** Opening Excerpted passage block **

Ashley's Story

She will leave fingerprints all over your heart

8/01/2010

Feeling

I feel sad. Dave feels weary. Ash feels miserable.

Anyway you look at it things aren't good. Ashley spent the day miserably fighting against any and all forms of oxygen support. She's been restrained and its making her crazy. She is unhappy, hurting, confused, angry, frustrated, and sore. She has cried and cried and is still crying. I guess we are all of those things too minus the sore part. Dave and I don't have wounds on our bodies but we do on our hearts.

I'm just so tired of watching her struggle. She's been crying and fighting all day long. I hate this. Really hate this.

I feel mislead. Lied to. Its so hard to be in this place. "In a couple of days you'll be amazed at how much better she'll be feeling." Really? We are about 5 hours from that 48 hour part and so far this sucks.

** Closing Excerpted passage block **
** Opening Information shown block **

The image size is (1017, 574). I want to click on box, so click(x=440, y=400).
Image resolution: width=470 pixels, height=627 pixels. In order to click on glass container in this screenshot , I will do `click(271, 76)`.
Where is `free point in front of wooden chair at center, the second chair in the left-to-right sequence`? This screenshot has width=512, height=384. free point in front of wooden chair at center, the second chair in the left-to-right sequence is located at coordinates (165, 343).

** Closing Information shown block **

→ Problems to solve:
a - From the entry "Ashley's Story" above the listing, transcribe the passage starting with "She will leave" and going on through "far this sucks.".
b - Using the entry "Ashley's Story" above the listing, mark each statement yes or no and quote the words that settle it: (i) Ashley has been restrained. (ii) Dave and the writer have wounds on their bodies. (iii) The 48-hour point has already passed.

→ Set of answers:
a -
She will leave fingerprints all over your heart

8/01/2010

Feeling

I feel sad. Dave feels weary. Ash feels miserable.

Anyway you look at it things aren't good. Ashley spent the day miserably fighting against any and all forms of oxygen support. She's been restrained and its making her crazy. She is unhappy, hurting, confused, angry, frustrated, and sore. She has cried and cried and is still crying. I guess we are all of those things too minus the sore part. Dave and I don't have wounds on our bodies but we do on our hearts.

I'm just so tired of watching her struggle. She's been crying and fighting all day long. I hate this. Really hate this.

I feel mislead. Lied to. Its so hard to be in this place. "In a couple of days you'll be amazed at how much better she'll be feeling." Really? We are about 5 hours from that 48 hour part and so far this sucks.

b -
(i) Yes: "She's been restrained and its making her crazy."
(ii) No: "Dave and I don't have wounds on our bodies but we do on our hearts."
(iii) No: "We are about 5 hours from that 48 hour part"